Дорога Отчаяния - Йен Макдональд
Шрифт:
Интервал:
Закладка:
— Добрый день, — сказала она униженным, заплаканным и окровавленным менеджерам отделов, начальникам станций, финансовым директорам, директорам по продажам и консультантам по персоналу. — Где находится директор–управляющий Департамента Проектов Развития Северо–Западной Четвертьсферы? — Ответом послужил внезапный выброс энергии, проделавший дыру в животе младшего лейтенанта Генри Чана. Он вылупился на непривычное зрелище — собственный позвоночник — и распался напополам. — Щиты, ребята, у него полезизлучатель. — Защитные зонтики загудели под сокрушительными ударами излучателя, как храмовые гонги. Жертвы сарказма, визжа, бросились прочь мимо красного пятна, бывшего некогда Образцовой Секретаршей Года.
— Где он, черт побери? — закричал кто‑то.
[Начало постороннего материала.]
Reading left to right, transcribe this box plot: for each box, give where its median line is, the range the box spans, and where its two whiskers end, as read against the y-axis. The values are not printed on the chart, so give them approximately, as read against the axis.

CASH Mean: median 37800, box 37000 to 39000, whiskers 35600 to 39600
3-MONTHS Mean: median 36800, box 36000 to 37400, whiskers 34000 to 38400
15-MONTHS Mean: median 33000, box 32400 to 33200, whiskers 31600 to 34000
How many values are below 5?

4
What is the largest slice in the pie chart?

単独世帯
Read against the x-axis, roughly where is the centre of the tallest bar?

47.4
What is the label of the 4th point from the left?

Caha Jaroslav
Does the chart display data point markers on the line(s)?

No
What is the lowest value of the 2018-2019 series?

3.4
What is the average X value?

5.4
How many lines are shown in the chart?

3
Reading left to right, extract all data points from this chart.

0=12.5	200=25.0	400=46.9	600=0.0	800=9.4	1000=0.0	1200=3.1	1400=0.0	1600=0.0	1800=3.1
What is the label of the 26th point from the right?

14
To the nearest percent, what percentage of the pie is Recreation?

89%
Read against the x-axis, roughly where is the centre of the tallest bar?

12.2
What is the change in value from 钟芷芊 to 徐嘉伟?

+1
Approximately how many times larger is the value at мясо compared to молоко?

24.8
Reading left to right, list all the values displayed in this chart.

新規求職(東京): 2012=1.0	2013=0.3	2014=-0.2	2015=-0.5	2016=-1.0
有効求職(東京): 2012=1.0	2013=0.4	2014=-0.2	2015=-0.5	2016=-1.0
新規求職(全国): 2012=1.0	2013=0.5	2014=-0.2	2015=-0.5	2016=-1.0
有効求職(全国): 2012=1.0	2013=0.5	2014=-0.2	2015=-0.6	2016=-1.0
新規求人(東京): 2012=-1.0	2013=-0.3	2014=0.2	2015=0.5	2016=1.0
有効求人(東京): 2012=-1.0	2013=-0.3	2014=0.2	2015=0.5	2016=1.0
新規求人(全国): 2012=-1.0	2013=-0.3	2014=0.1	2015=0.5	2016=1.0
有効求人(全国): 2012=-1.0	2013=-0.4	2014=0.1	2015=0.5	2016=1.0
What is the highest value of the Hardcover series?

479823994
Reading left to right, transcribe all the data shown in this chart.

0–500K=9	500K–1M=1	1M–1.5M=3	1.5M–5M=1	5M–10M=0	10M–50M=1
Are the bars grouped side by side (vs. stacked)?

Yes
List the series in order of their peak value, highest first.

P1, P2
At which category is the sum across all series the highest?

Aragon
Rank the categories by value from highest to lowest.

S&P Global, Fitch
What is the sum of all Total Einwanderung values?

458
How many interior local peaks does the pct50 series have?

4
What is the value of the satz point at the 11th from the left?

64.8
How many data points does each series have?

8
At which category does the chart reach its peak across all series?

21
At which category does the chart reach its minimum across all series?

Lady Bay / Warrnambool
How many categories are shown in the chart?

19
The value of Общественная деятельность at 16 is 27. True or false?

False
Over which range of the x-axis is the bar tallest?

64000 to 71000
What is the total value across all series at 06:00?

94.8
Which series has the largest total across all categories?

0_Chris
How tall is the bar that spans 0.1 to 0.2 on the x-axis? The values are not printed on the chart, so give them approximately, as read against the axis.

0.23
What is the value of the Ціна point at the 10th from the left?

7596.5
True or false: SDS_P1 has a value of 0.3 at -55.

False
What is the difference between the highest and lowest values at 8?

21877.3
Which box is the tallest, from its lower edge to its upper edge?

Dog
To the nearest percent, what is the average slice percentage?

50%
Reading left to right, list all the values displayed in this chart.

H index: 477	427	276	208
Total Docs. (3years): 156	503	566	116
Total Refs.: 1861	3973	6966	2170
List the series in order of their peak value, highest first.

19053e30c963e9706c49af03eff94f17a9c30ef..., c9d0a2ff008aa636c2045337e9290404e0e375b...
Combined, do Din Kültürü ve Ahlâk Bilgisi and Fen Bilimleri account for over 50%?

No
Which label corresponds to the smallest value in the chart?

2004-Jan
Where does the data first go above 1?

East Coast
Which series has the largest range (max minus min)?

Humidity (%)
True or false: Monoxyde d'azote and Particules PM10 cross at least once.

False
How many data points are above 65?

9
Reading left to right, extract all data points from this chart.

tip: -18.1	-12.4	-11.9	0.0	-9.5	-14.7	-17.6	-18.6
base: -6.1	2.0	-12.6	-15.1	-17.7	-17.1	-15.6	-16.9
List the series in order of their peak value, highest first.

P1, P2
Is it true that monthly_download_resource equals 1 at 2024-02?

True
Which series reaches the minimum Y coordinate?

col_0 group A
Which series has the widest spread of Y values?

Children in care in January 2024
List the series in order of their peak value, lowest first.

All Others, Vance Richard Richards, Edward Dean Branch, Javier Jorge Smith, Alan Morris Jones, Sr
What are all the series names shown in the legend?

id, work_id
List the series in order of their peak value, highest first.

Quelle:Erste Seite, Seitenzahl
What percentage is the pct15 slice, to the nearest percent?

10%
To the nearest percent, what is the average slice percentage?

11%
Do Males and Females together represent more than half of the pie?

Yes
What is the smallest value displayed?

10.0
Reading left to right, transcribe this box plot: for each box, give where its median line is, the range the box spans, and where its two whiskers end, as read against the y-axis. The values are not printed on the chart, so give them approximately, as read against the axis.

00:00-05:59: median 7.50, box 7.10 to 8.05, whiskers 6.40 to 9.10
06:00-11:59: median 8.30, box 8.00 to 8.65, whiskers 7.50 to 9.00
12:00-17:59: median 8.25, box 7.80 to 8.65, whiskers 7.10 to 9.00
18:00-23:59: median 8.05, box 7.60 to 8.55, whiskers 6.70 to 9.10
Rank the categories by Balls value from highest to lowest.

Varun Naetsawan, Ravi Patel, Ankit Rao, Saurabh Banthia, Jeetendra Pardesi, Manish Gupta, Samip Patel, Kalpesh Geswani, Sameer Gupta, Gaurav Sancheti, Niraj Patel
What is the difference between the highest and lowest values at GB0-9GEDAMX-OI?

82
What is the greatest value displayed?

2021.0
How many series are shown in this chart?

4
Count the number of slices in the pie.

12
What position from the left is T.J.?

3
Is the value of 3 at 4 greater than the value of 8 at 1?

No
— Он окружен светоотражающим полем, — сказала Арни Тенебра, наслаждаясь сложной тактической обстановкой. — Все вон. Мы только торчим друг у друга на пути. Я сама им займусь. — У нее был к нему личный интерес. Солдаты убрались к лифту, сторожить высокопоставленных пленников.
— Эй, Джонни! Где ты взял ПИ? — Мощный выстрел разнес украшавшую стену голову антилопы в пыль и прах. Джонни Сталин, скрючившийся за креслом директора–управляющего, на мгновение обрел видимость. Он исчез за миг до того, как Арни Тенебра гиперзвуковым лучом превратила конец стола для совещаний в облако щепок.
— Еще и экран невидимости. Неплохо. — Он обогнула комнату не скрываясь — защитный зонтик поднят, чувства напряжены, как у кошки. — Джонни, — пропела она. — Я пришла повидаться, как только услышала про тебя. Помнишь меня? Милую девочку, которую ты целовал за метановым дигестером Раэла Манделлы? — Зонтик Джонни Сталина завыл от удара ее собственного излучателя. На долю секунды проявилась его полупрозрачная фигура. — Давай же, Джонни, дерись. Ты знаешь, что за оружие ты используешь, ты знаешь, что не можешь сочетать защиту и нападение, а я знаю, что поле невидимости пожирают твою энергию. Покажись и дерись достойно. — Воздух замерцал и перед ней предстал Джонни Сталин. Арни Тенебра была изумлена случившейся с ним переменой: исчез пухлый, трусливый пацан, плаксивый и истеричный; стоящая перед ней фигура вполне могла принадлежать ее мужскому двойнику.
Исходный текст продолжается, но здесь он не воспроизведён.